Et Kennedy la chargea avec le plus grand soin; il lui restait de la poudre et des balles en quantité suffisante.
«À quelle hauteur nous maintenons-nous? demanda-t-il à Fergusson.
– À sept cent cinquante pieds environ; mais nous n’avons plus la faculté de chercher des courants favorables, en montant ou en descendant; nous sommes à la merci du ballon.
– Cela est fâcheux, reprit Kennedy; le vent est assez médiocre, et si nous avions rencontré un ouragan pareil à celui des jours précédents, depuis longtemps ces affreux bandits seraient hors de vue.
– Ces coquins-là nous suivent sans se gêner, dit Joe, au petit galop; une vraie promenade.
– Si nous étions à bonne portée, dit le chasseur, je m’amuserais à les démonter les uns après les autres.
– Oui-da! répondit Fergusson; mais ils seraient à bonne portée aussi, et notre Victoria offrirait un but trop facile aux balles de leurs longs mousquets; or, s’ils le déchiraient, je te laisse à juger quelle serait notre situation.»
La poursuite des Talibas continua toute la matinée. Vers onze heures du matin, les voyageurs avaient à peine gagné une quinzaine de milles dans l’ouest.
Le docteur épiait les moindres nuages à l’horizon. Il craignait toujours un changement dans l’atmosphère. S’il venait à être rejeté vers le Niger, que deviendrait-il! D’ailleurs, il constatait que le ballon tendait à baisser sensiblement; depuis son départ, il avait déjà perdu plus de trois cents pieds, et le Sénégal devait être éloigné d’une douzaine de milles; avec la vitesse actuelle, il lui fallait compter encore trois heures de voyage.
En ce moment, son attention fut attirée par de nouveaux cris; les Talibas s’agitaient en pressant leurs chevaux.

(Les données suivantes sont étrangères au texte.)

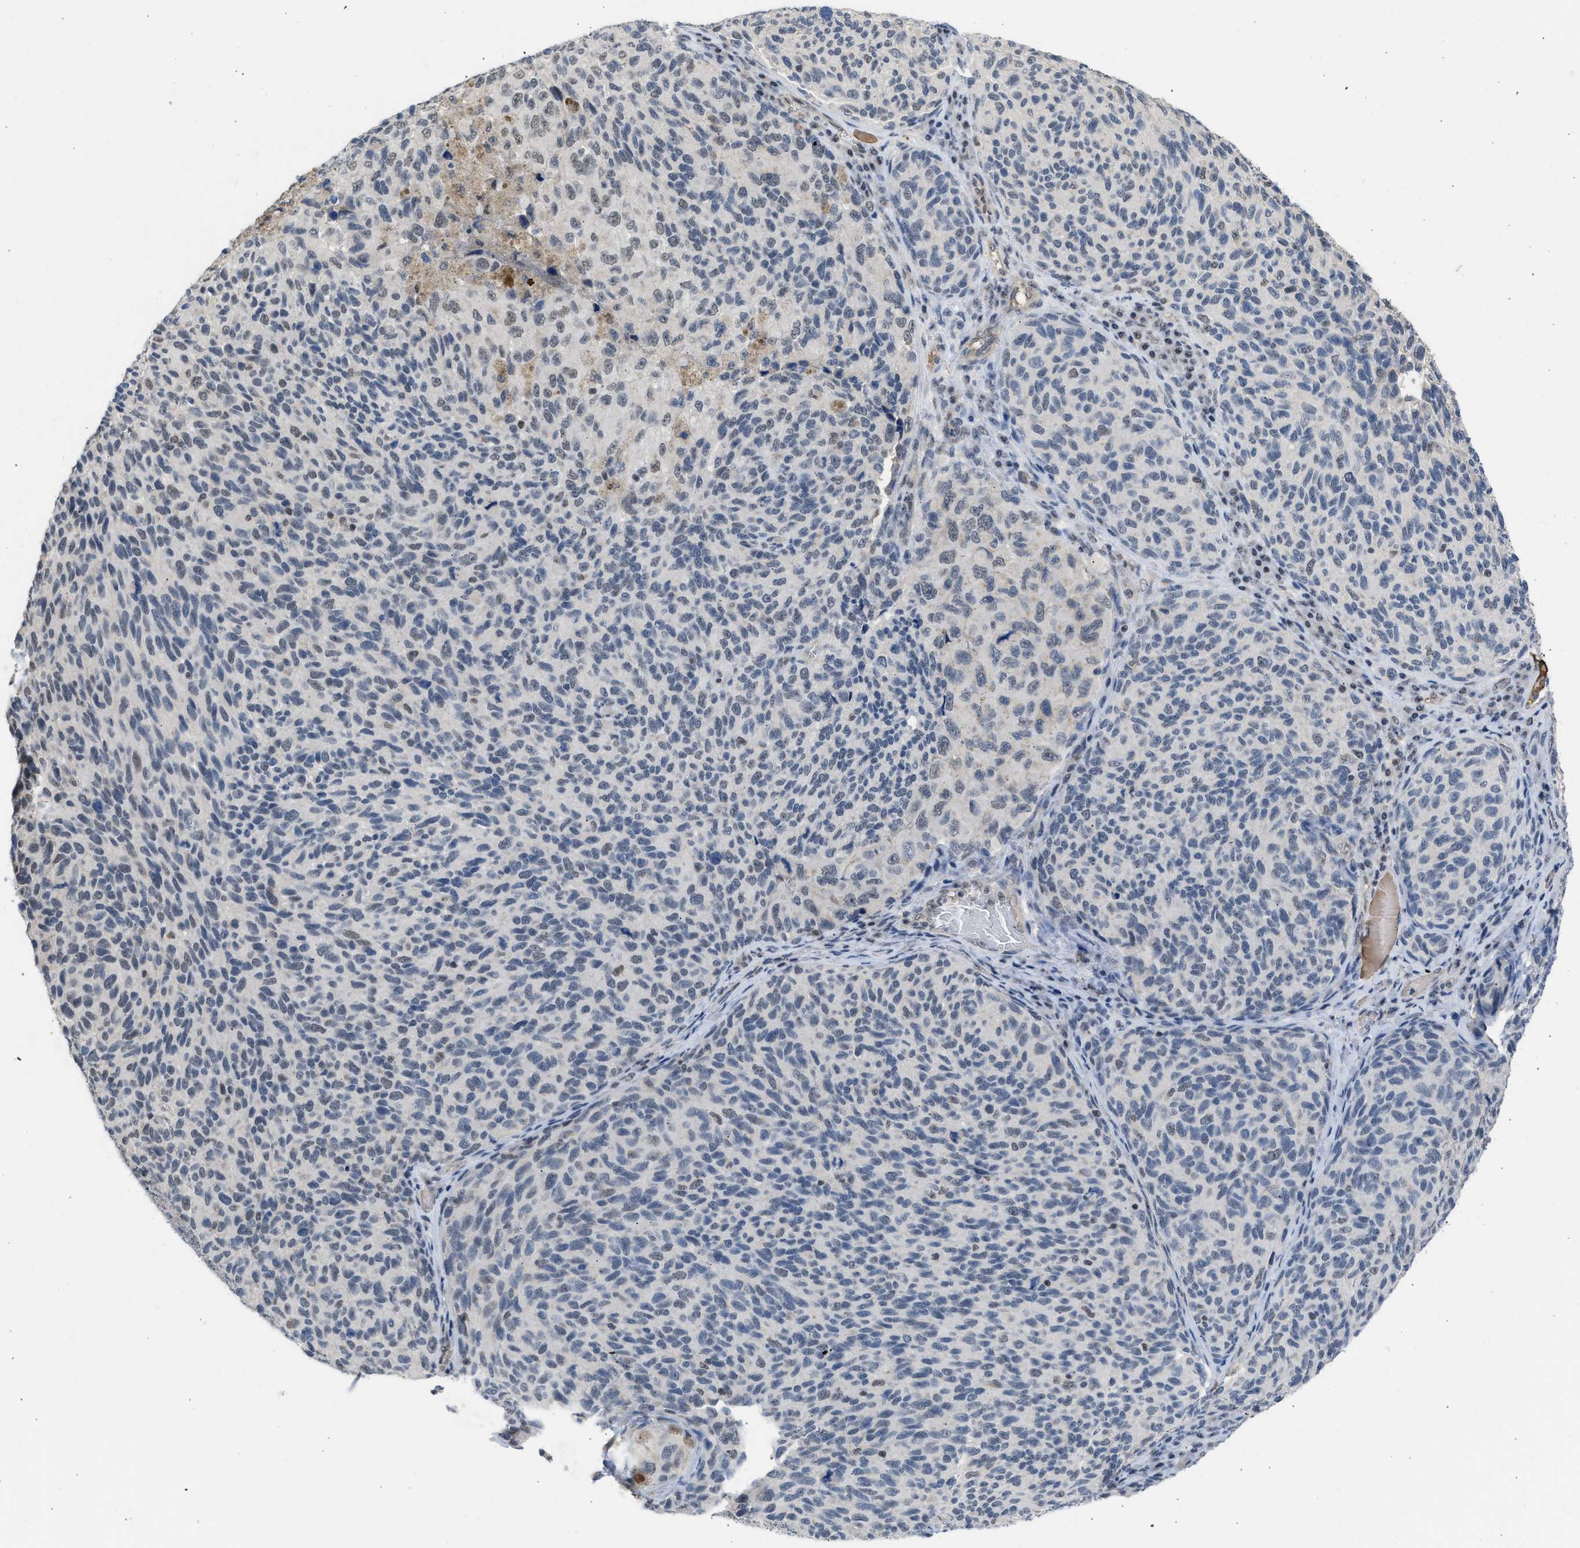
{"staining": {"intensity": "weak", "quantity": "<25%", "location": "nuclear"}, "tissue": "melanoma", "cell_type": "Tumor cells", "image_type": "cancer", "snomed": [{"axis": "morphology", "description": "Malignant melanoma, NOS"}, {"axis": "topography", "description": "Skin"}], "caption": "Tumor cells are negative for protein expression in human melanoma.", "gene": "TERF2IP", "patient": {"sex": "female", "age": 73}}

Le docteur consulta le baromètre, et comprit la cause de ces hurlements:
«Nous descendons, fit Kennedy.
– Oui, répondit Fergusson.
– Diable!» pensa Joe.»
Au bout d’un quart d’heure, la nacelle n’était pas à cent cinquante pieds du sol, mais le vent soufflait avec plus de force.

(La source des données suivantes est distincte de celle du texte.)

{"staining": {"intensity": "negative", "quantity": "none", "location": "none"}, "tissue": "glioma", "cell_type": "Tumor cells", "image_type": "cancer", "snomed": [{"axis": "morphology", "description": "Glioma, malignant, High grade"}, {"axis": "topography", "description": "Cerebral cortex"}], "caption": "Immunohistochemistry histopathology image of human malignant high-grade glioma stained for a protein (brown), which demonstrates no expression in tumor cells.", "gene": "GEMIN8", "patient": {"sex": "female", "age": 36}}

Les Talibas enlevèrent leurs chevaux, et bientôt une décharge de mousquets éclata dans les airs.
«Trop loin, imbéciles! s’écria Joe; il me paraît bon de tenir ces gredins-là à distance.»
Et, visant l’un des cavaliers les plus avancés, il fit feu; le Talibas roula à terre; ses compagnons s’arrêtèrent et le Victoria gagna sur eux.

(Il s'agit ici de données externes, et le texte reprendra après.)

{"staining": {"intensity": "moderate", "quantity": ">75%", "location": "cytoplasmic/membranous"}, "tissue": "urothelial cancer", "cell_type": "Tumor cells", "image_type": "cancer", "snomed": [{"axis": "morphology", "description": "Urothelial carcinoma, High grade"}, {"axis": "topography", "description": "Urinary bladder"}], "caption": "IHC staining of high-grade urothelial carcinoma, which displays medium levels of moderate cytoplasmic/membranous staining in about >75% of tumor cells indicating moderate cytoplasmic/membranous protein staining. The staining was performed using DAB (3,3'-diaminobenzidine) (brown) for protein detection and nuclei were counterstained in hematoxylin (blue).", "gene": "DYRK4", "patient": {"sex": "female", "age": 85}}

«Ils sont prudents, dit Kennedy.
– Parce qu’ils se croient assurés de nous prendre, répondit le docteur; et ils y réussiront, si nous descendons encore! Il faut absolument nous relever!
– Que jeter? demanda Joe.
– Tout ce qui reste de provision de pemmican! C’est encore une trentaine de livres dont nous nous débarrasserons!
– Voilà, monsieur!» fit Joe en obéissant aux ordres de son maître.
La nacelle, qui touchait presque le sol, se releva au milieu des cris des Talibas; mais, une demi-heure plus tard, le Victoria redescendait avec rapidité; le gaz fuyait par les pores de l’enveloppe.
Bientôt la nacelle vint raser le sol; les Nègres d’Al-Hadji se précipitèrent vers elle; mais, comme il arrive en pareille circonstance, à peine eut-il touché terre, que le Victoria se releva d’un bond pour s’abattre de nouveau un mille plus loin.
«Nous n’échapperons donc pas! fit Kennedy avec rage.
– Jette notre réserve d’eau-de-vie, Joe, s’écria le docteur, nos instruments, tout ce qui peut avoir une pesanteur quelconque, et notre dernière ancre, puisqu’il le faut!»
Joe arracha les baromètres, les thermomètres; mais tout cela était peu de chose, et le ballon, qui remonta un instant, retomba bientôt vers la terre. Les Talibas volaient sur ses traces et n’étaient qu’à deux cents pas de lui.
«Jette les deux fusils! s’écria le docteur.
– Pas avant de les avoir déchargés, du moins», répondit le chasseur.
Et quatre coups successifs frappèrent dans la masse des cavaliers; quatre Talibas tombèrent au milieu des cris frénétiques de la bande.